Quoted passage ::
+---+

Inputting and outputting a TensorRT engine with FP16 optimization in C++

Hi,

I have a TensorRT engine of a network optimized to FP16 precision. The original network from which I built the engine has weights represented as FP32. I now want to feedforward the engine with an input tensor. I know all the steps from allocating buffers to memcpying the output device buffers to the host buffers but I am missing some crucial pieces of information about inputting and outputting this TensorRT engine:

  • When I input a tensor to the engine is it implicitly converted to FP16 in the engine before feedforward or I need to manually convert the input tensor from FP32 to FP16?
  • When I extract the output the from the engine is it implicitly converted back to FP32 or I need to convert it back to FP32 manually?

Thanks,

Yinon

Hi,

Input and Output gets automatically converted to FP16 and FP32 respectively by TRT engine.

You can also use reformat free IO which is new feature added in TRT-6 so that you can feed tensor original fp16.
Please refer to below sample:
https://github.com/NVIDIA/TensorRT/blob/07ed9b57b1ff7c24664388e5564b17f7ce2873e5/samples/opensource/sampleReformatFreeIO/README.md

Thanks

Yay!

+---+

Exercises ::
1. According to the reply in the TensorRT thread, how are the engine's input and output handled with respect to precision?
2. Carry on the TensorRT thread from the point where it stops.
The records have no connection to the TensorRT thread.

Extracted data ::

+---+

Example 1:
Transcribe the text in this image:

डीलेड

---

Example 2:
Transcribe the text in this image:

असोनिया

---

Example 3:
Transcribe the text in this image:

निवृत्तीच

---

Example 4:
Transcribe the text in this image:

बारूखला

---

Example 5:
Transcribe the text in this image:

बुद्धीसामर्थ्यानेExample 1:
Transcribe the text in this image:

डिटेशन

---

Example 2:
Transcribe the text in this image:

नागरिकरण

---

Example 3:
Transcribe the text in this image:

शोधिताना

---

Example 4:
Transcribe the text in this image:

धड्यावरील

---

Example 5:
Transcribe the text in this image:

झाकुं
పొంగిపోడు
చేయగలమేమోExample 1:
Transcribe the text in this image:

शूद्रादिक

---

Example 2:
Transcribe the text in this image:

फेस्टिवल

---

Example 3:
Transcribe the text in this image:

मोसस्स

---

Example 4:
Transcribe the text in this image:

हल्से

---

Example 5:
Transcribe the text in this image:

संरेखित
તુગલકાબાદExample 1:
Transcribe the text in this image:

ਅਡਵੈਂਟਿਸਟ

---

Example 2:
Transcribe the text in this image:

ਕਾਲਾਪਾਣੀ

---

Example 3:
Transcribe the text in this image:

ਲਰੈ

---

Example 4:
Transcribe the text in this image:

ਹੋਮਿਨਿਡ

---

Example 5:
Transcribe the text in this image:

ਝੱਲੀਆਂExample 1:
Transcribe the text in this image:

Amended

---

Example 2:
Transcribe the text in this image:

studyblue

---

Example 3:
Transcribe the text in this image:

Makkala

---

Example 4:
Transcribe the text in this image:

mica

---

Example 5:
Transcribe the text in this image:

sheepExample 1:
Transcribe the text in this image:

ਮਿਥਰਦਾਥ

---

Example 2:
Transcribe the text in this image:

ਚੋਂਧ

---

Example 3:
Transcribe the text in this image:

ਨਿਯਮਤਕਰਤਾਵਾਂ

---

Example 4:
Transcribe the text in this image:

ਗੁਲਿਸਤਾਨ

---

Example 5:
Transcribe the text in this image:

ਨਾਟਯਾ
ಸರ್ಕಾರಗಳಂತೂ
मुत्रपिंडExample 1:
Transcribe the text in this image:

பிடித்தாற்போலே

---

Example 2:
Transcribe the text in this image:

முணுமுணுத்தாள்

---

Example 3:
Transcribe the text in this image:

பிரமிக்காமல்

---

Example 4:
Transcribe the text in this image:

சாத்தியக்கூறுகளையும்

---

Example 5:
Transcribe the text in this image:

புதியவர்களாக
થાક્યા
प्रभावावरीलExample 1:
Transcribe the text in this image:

+---+

Expected outputs ::
1. The TRT engine automatically converts the input to FP16 and the output to FP32.

2.
Thanks for your suggestion. I currently have an earlier version of TRT (either 4 or 5, not sure) on my Jetson Nano but am not sure about updating it to a later version mainly because of the need of backward compatibility to several applications I have. Can updating to TRT 6 break compatibility to applications relying on previous versions of TRT?

Thanks,

Yinon

Hi,

You can just use FP32 input as well and TRT will do the convert job.
It was just an additional alternative.

Since I am not aware of your set-up, will recommend to 1st try with FP32 inputs.

Before updating, please refer the support matrix to check compatibility:
https://docs.nvidia.com/deeplearning/sdk/tensorrt-archived/tensorrt-601/tensorrt-support-matrix/index.html

Also, JetPack 4.3 Developer Preview, which is packaged with TRT6 is available as a beta. https://developer.nvidia.com/jetpack-4_3_DP

Stay tuned for official production release of Jetpack 4.3.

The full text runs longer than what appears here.